Звук оборвался и мой недруг, скрючившись, с мычанием начал заваливаться боком на пол. Когда я наклонился над ним, чтобы забрать у него из-за пояса пистолет, в глазах у меня помутилось и меня стошнило. Большей частью на пол, но и Мелентьеву досталось. Я успел испугаться, что могу прямо сейчас отключиться. И этот испуг, как ни странно, добавил мне сил. Завладев килограммом железа, я половчее ухватил его и с размаху опустил на темя товарища полковника. Мычание прервалось и тело полкана расслабленно расплылось по полу. Сняв ПМ с предохранителя, я передернул затвор, и не обращая внимания на выскочивший и улетевший куда-то вправо патрон, побрел в комнату. Наручники, как я помнил, остались там.

Глава 13

Надо было что-то отвечать Татьяне, а отвечать было нечего. Но и молчать тоже никак не вариант. Пришлось, как обычно, импровизировать и нети околесицу.

— Здравствуй, Таня! Зря ты на меня так, не такой уж я и пропащий! — подпустил я обиды в голос, — Впрочем, может и права ты, душа моя! Всеми я брошен и позабытый! Полон грусти безнадежной, — на всякий случай выдал я слезливую строчку из какого-то вульгарного стишка.

Ответом мне было растерянное молчание. Пока Татьяна собиралась с мыслями, я продолжил.

— Вот и ты, Таня, очень бессердечно тогда со мной обошлась! Сначала на учебу свою уехала, а как вернулась, так и вовсе возгордилась! — горько вздохнул я. — А с другой-то стороны, оно и правильно! Кто я есть такой?! Простой милицейский участковый. А ты судья!

Не дождавшись от судьи Липатниковой никакой реакции, кроме громкого прерывистого дыхания, я завершил свою провокацию беспроигрышным приемом.

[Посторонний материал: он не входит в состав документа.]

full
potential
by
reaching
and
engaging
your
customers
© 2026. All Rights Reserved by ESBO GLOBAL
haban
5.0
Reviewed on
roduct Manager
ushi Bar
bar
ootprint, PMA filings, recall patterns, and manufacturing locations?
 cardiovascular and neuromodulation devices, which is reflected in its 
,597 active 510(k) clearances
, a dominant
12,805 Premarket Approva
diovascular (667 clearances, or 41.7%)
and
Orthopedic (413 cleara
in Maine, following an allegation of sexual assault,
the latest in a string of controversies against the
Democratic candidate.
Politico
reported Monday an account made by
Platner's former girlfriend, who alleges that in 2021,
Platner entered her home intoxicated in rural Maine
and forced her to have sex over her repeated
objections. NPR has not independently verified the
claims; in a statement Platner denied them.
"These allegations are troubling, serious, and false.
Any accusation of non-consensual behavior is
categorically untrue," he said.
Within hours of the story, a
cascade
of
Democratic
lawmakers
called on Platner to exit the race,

— Со всем я уже, Таня, смирился, осознав, что не пара я тебе. Но один лишь вопрос меня по-прежнему мучает и подолгу не дает мне уснуть, — я вздохнул и нерешительно замолчал.

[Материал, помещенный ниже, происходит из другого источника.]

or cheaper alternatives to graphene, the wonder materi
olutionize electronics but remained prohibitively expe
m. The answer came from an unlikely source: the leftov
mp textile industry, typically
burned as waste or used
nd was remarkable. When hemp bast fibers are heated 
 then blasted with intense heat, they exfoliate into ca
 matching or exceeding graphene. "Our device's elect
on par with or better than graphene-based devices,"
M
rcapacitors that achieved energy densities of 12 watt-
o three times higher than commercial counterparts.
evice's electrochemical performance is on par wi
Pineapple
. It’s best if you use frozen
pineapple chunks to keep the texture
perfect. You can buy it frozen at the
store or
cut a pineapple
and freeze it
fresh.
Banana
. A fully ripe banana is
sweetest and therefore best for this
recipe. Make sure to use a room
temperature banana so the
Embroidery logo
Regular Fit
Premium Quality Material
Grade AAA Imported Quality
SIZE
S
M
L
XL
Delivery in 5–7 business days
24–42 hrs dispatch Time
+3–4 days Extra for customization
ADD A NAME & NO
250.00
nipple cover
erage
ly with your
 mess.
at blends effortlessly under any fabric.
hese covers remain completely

— Какой вопрос? — после долгой паузы неуверенно произнесла Татьяна.

— Скажи мне, Таня, ты по-прежнему, всё так же божественно хороша?

Прерывистое дыхание сменилось тихими всхлипами. Я понял, что на какое-то время все потенциальные упрёки в свой адрес я отсрочил. Надо было теперь закреплять достигнутый результат и, хотя бы ненадолго удержать судью от здравого понимания происходящего. Иначе, едва успокоившись и придя в себя, моя бывшая судейская подруга вернется в состояние здравомыслия и раскусит все мои бессовестные манипуляции. И тогда она может не на шутку рассердиться. Единственное, что пришло мне в голову, так это попытаться надавить на ее жалость по отношению к себе убогому.